Third, my peers in the course were an unexpected bonus. Many times, they'd ask a question that I hadn't thought of that turned out to be critical for a richer understanding of the material. Many of the students are also exceptionally talented programmers. I had the good fortune to have chosen my seat next to one of them and I picked up innumerable tips from him and was often saved from my own mistakes by his careful eyes. I still hear his voice when some piece of code just isn't behaving: "This code isn't doing what you think it's doing", and I realize that I need to take a different approach. It was also great to hear about the projects other students are working on and to hear how they're solving problems that arise. After the course, students join an alumni mailing list where Cocoa problems are discussed. It hasn't been an overly chatty forum and I've already picked up useful tips.

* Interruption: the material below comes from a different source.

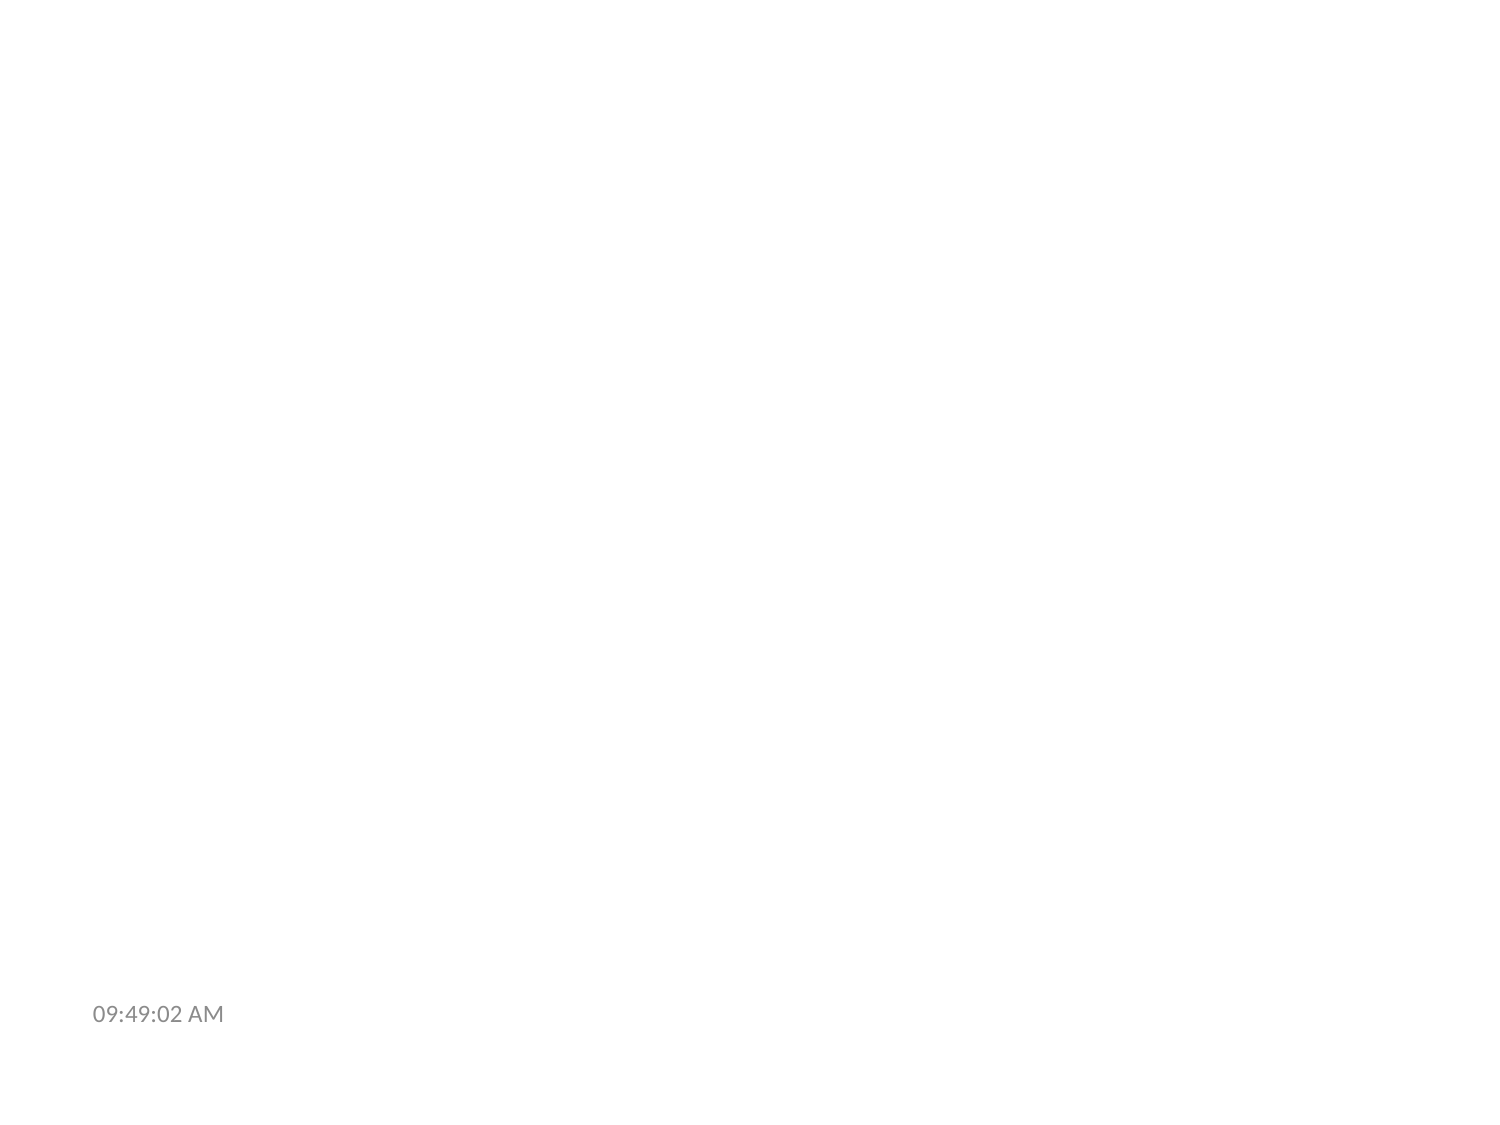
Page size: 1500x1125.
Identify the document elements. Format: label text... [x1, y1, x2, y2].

text_box 3:35:09 PM [77, 982, 428, 1043]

The test of any course is whether it works, and Cocoa Bootcamp does. In the week I've been back, I've already made good progress in developing a new interface and new capabilities for my Analytic Rarefaction program and I hope to release it in a few weeks. I can also envision how to develop more ambitious programs that I've pondered for quite some time. Code examples on the web make more sense now, as do the code examples in Aaron's book. All of this makes it easier to modify those examples to suit my needs, and to see how other APIs can be applied to my problems. As Aaron presented the material, he was clearly focused on the long-term issue: how to turn students into independent learners. Not only did he discuss specific methods and classes, but he also showed how to get more information from the documentation and several useful websites.
Cocoa Bootcamp is a great course and if you're interested in developing for Mac OS X, you owe it to yourself to take it. The Big Nerd Ranch also offers courses on nearly a dozen other topics, so check out their offerings. You're sure to find one that will take your programming to a higher level.